__Tasks to perform__.
A - In the article on Quincy Jones, reproduce word for word the part that opens with the words containing "1. QUINCY JONES: ‘SOUL" and closes with "and Nana Mouskouri.".
B - Summarize the Quincy Jones article in two sentences.

__Reading text__.
*** Block opens ***
FIVE SONGS YOU PROBABLY DIDN’T KNOW HE WORKED ON.
The word legendary can be overused in music, but its more than justified when it comes to American musician, producer, composer and songwriter Quincy Jones, who has passed away, aged 91. Even if you’ve only got a vague interest in music, you’ve probably heard Quincy Jones’ name. You may even know that he produced Michael Jackson’s Thriller—still the biggest-selling album of all-time—as well as Bad and Off the Wall. That ground-breaking trilogy alone would guarantee his place in musical history. But with a career that started in late 1940s jazz and continued, almost unabated, for the rest of his life, it’s perhaps unsurprising that his achievements and influence run far deeper than those three classic albums and the many Instagram reel exploring how they were made.
To convey the extraordinary breadth of Quincy Jones’ work in one article would be near impossible. We’re talking about one of the true giants of 20th century music here, a man whose resume includes producing the most unlikely granny-friendly singers imaginable to being sampled by hundreds of underground hip-hop artists. So instead, to give you a flavour of how his work helped to shape the best of not only 20th century music but also film, here are five essential tracks that you may or may not know he had a hand in.
1. QUINCY JONES: ‘SOUL BOSSA NOVA’ (1962)
This is perhaps one of the ultimate songs you didn’t know you knew. Jones was already a veteran by the time he wrote and recorded it in 1962. First as a trumpeter and then increasingly as a musical director and producer, he’d already worked with jazz giants like Dizzy Gillespie and Sarah Vaughan, rock’n’rollers such as Elvis and Little Richard, and even the easy-listening likes of Andy Williams and Nana Mouskouri.
However, this smooth, Brazilian-influenced track (which Jones claimed to have written in just 20 minutes) became the calling card for his solo work. Today, over 60 years later, it immediately conjures up images of 1960s cool.
But where do you know that impossibly catchy intro from? Just over 30 years later, Mike Myers used it as the theme tune to the Austin Powers movie series, which themselves became synonymous with the 1990s.
*** Block closes ***
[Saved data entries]
*** Block opens ***
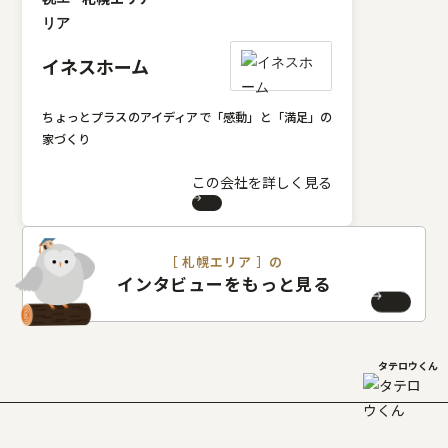
イネスホーム
ちょっとプラスのアイディアで「感動」と「満足」の
家づくり
この会社を詳しく見る
［ 札幌エリア ］の
インタビューをもっと見る
タテロウくん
*** Block closes ***
__Answers below__.
A -
1. QUINCY JONES: ‘SOUL BOSSA NOVA’ (1962)
This is perhaps one of the ultimate songs you didn’t know you knew. Jones was already a veteran by the time he wrote and recorded it in 1962. First as a trumpeter and then increasingly as a musical director and producer, he’d already worked with jazz giants like Dizzy Gillespie and Sarah Vaughan, rock’n’rollers such as Elvis and Little Richard, and even the easy-listening likes of Andy Williams and Nana Mouskouri.

B - Quincy Jones, the American musician, producer, composer and songwriter who produced Michael Jackson's Thriller, Bad and Off the Wall, has died aged 91, and the article presents five tracks to show how his work shaped music and film beyond those albums. The first, his 1962 "Soul Bossa Nova," which Jones claimed to have written in 20 minutes, became the calling card for his solo work and was later used by Mike Myers as the theme tune to the Austin Powers movies.